Andy knew this much: If he could sufficiently inflate his language, learn some jargon, catchwords, and meaningless gibberish, he could snare a decent job. And sure enough, he did. It was satisfying work for Andy. Chicanery, trickery, and sales gimmicks filled his days. Nights, he worked on small, personal projects. First, it was the revolutionary concept "B.B.O"-Better Business through Obsolescence. Then, he thumbed through the dictionary until he coined the still-very-popular buzzword "state of the art."
Andy died unexpectedly on Superbowl Sunday--the CSI New York team agreed it was either from choking on a beer nut or from heart fibrillations during halftime.

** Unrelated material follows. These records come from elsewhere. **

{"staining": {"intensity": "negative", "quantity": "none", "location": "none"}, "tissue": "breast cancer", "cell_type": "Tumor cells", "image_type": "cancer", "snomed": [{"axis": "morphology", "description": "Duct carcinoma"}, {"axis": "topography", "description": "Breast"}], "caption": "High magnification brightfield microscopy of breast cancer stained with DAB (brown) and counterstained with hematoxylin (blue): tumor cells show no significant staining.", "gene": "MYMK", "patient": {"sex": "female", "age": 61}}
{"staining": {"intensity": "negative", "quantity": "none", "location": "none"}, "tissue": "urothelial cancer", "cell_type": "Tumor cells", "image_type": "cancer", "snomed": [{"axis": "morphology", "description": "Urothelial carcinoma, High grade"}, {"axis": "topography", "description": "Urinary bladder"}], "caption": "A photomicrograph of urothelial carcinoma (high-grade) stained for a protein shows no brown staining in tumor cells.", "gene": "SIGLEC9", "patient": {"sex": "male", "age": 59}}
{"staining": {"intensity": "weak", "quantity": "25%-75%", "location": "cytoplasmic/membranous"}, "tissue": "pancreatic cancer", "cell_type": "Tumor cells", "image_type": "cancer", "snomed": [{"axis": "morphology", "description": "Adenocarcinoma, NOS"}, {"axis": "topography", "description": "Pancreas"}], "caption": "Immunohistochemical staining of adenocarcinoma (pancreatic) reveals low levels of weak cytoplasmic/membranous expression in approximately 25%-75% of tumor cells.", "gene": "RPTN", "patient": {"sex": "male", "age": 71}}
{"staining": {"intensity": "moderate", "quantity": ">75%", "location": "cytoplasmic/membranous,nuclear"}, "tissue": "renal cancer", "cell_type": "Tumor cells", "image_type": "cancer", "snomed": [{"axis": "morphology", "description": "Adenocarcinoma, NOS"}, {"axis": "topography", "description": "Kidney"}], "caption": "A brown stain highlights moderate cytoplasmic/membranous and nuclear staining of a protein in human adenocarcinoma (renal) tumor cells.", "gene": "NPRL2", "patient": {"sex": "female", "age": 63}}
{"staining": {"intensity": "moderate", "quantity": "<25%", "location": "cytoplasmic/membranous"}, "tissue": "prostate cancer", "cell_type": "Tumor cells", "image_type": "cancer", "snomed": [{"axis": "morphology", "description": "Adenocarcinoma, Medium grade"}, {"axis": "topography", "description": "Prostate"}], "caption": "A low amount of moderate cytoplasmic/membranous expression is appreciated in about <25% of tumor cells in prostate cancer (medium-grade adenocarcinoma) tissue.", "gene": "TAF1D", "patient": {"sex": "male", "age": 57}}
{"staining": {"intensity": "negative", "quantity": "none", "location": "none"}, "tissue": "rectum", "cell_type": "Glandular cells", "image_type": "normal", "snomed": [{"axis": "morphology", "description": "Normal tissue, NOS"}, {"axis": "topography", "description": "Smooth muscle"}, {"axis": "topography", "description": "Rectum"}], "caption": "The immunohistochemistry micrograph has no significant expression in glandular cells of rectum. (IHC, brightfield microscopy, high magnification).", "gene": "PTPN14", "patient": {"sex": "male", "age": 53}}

Still, even in the midst of a crack forensic team collecting enough physical evidence to sink the Queen Mary, Andy managed to give his friends, relatives, and co-workers another good reason to down another pitcher of vodka martinis.
Bud Zorn, who rode the bus each day with Andy, remembers how the "little stinker" tried to trip the other passengers.
"Yeah, he was quite a guy," reminisces Zorn. "Used to open every bus window just to see who would pass out first from the exhaust fumes. But he was at his best throwing cherry bombs into open manholes."
Amy Barlow, who shared an office with Andy, says, "Andy was pure vermin. He deleted my e-mail, and when my dog Pixie took sick, Andy sent me a vivisection manual."
Fred Larner, a former drug dealer and now a major network executive, shared his thoughts: "Andy taught me all I know about deceptive advertising and appealing to the sexual fantasies of the average American housewife. I don't know what I'll do without him."
At the funeral, thousands of people packed the church. Many people took to the pulpit to reflect on Andy's life, but computer mogul Bill Yeats said it best: "His life inspired others to bear the cross of crookery for a shot at a fistful of dollars. Andy was a man who deflected positive criticism the way cockroaches resist chemical sprays. And he did it with crudeness, pugnacity and a true disrespect for life."
What a work of art! What an American legend in his own slime! What a Yankee Doodle Andy!